*Margaretta Forten was born on this date in 1806. She was a Black suffragist and abolitionist. Margaretta Forten was born in Philadelphia, Pennsylvania.
Her parents, Charlotte Vandine Forten and James Forten, were abolitionists, and her father founded the American Moral Reform Society. Due to the exclusion of women from the American Anti-Slavery Society, Forten, with her mother Charlotte and sisters Sarah and Harriet, co-founded the Philadelphia Female Anti-Slavery Society with ten other women in 1833.
This new society aimed to include women for the abolition of slavery and "to elevate the people of color from their present degraded situation to the full enjoyment of their rights and to increased usefulness in society."
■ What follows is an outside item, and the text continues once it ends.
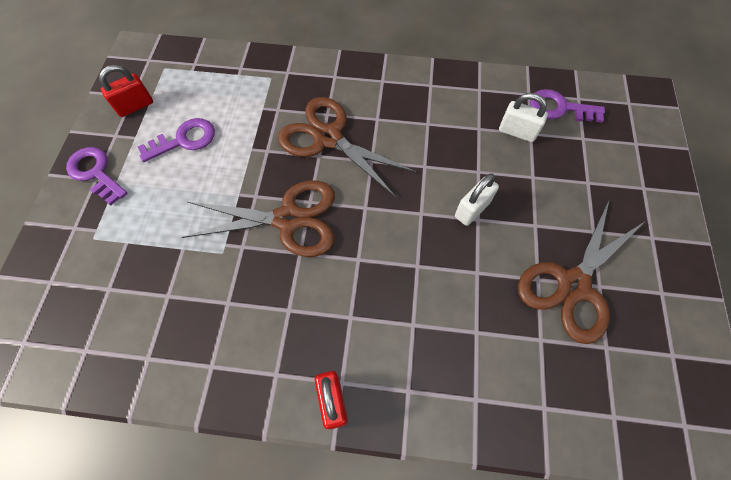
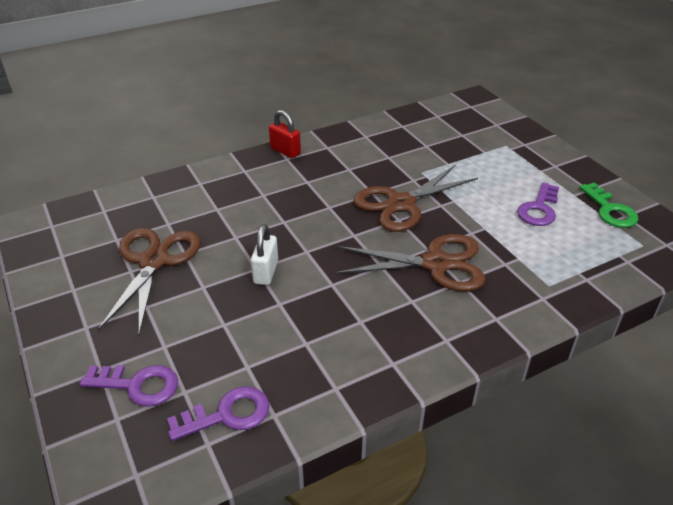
camera: 145 degrees right, 25 degrees down
purple key [66,147,128,205] -> purple key moved to [80,365,178,407]
red padlock [99,65,153,117] -> green key [579,183,638,228]
white padlock [499,93,548,142] -> none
Forten often served as recording secretary or treasurer of the society, as well as helping to draw up its organizational charter and serving on its education committee. She offered the society's final resolution, which praised the post-civil war amendments as a success for the anti-slavery cause. The society distinguished itself as the first of its kind in the United States to be interracial. Although the society was predominantly white, historian Janice Sumler-Lewis claims the efforts of the Forten women in its key offices enabled it to reflect a Black abolitionist perspective that often was more progressive.
Forten toured, gave speeches to support women's suffrage, and helped petition drives for the cause. She also worked as a teacher, teaching at a school run by Sarah Mapps Douglass in the 1840s and opening her school in 1850. Having never married, Forten returned to her childhood home in Philadelphia following her father's death. She continued to reside there until her death at the age of 68 in Philadelphia on January 14, 1875. She is buried at the Saint James the Less Episcopal Churchyard Cemetery in Philadelphia.